[Required work]: Repeat all of the data below word for word, keeping no images.

Records drawn from a dataset:
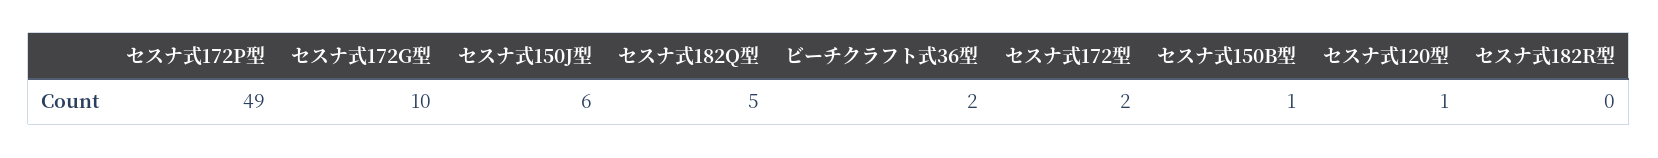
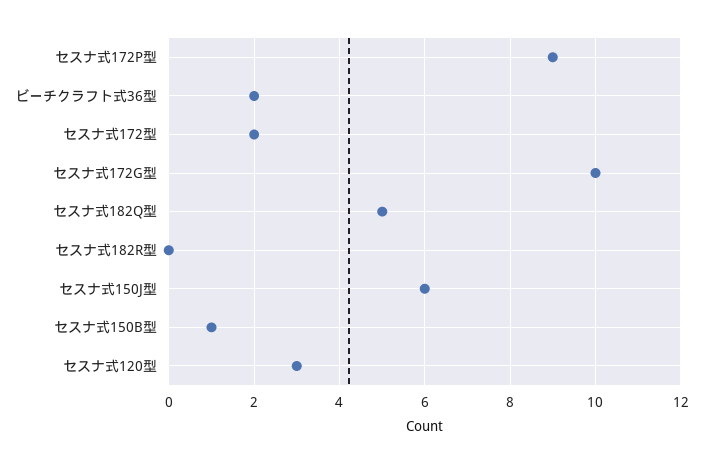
  {
-   "セスナ式172P型": 49,
+   "セスナ式172P型": 9,
    "セスナ式172G型": 10,
    "セスナ式150J型": 6,
    "セスナ式182Q型": 5,
    "ビーチクラフト式36型": 2,
    "セスナ式172型": 2,
    "セスナ式150B型": 1,
-   "セスナ式120型": 1,
+   "セスナ式120型": 3,
    "セスナ式182R型": 0
  }

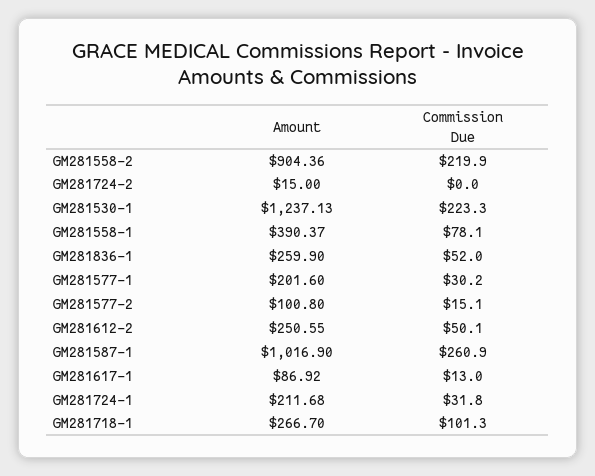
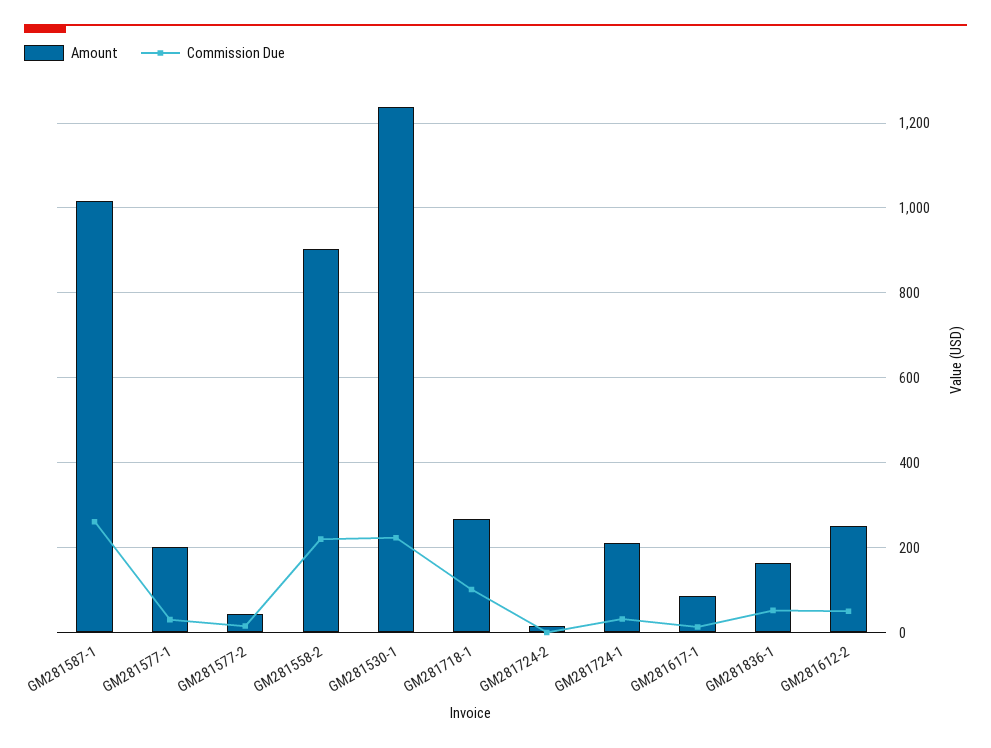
  {
    "Amount": {
      "GM281558-2": 904.36,
      "GM281724-2": 15,
      "GM281530-1": 1237.13,
-     "GM281558-1": 390.37,
-     "GM281836-1": 259.9,
+     "GM281836-1": 160,
      "GM281577-1": 201.6,
-     "GM281577-2": 100.8,
+     "GM281577-2": 40,
      "GM281612-2": 250.55,
      "GM281587-1": 1016.9,
      "GM281617-1": 86.92,
      "GM281724-1": 211.68,
      "GM281718-1": 266.7
    },
    "Commission Due": {
      "GM281558-2": 219.9,
      "GM281724-2": 0,
      "GM281530-1": 223.3,
-     "GM281558-1": 78.1,
      "GM281836-1": 52,
      "GM281577-1": 30.2,
      "GM281577-2": 15.1,
      "GM281612-2": 50.1,
      "GM281587-1": 260.9,
      "GM281617-1": 13,
      "GM281724-1": 31.8,
      "GM281718-1": 101.3
    }
  }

[Output below]:
  {
-   "セスナ式172P型": 49,
+   "セスナ式172P型": 9,
    "セスナ式172G型": 10,
    "セスナ式150J型": 6,
    "セスナ式182Q型": 5,
    "ビーチクラフト式36型": 2,
    "セスナ式172型": 2,
    "セスナ式150B型": 1,
-   "セスナ式120型": 1,
+   "セスナ式120型": 3,
    "セスナ式182R型": 0
  }

  {
    "Amount": {
      "GM281558-2": 904.36,
      "GM281724-2": 15,
      "GM281530-1": 1237.13,
-     "GM281558-1": 390.37,
-     "GM281836-1": 259.9,
+     "GM281836-1": 160,
      "GM281577-1": 201.6,
-     "GM281577-2": 100.8,
+     "GM281577-2": 40,
      "GM281612-2": 250.55,
      "GM281587-1": 1016.9,
      "GM281617-1": 86.92,
      "GM281724-1": 211.68,
      "GM281718-1": 266.7
    },
    "Commission Due": {
      "GM281558-2": 219.9,
      "GM281724-2": 0,
      "GM281530-1": 223.3,
-     "GM281558-1": 78.1,
      "GM281836-1": 52,
      "GM281577-1": 30.2,
      "GM281577-2": 15.1,
      "GM281612-2": 50.1,
      "GM281587-1": 260.9,
      "GM281617-1": 13,
      "GM281724-1": 31.8,
      "GM281718-1": 101.3
    }
  }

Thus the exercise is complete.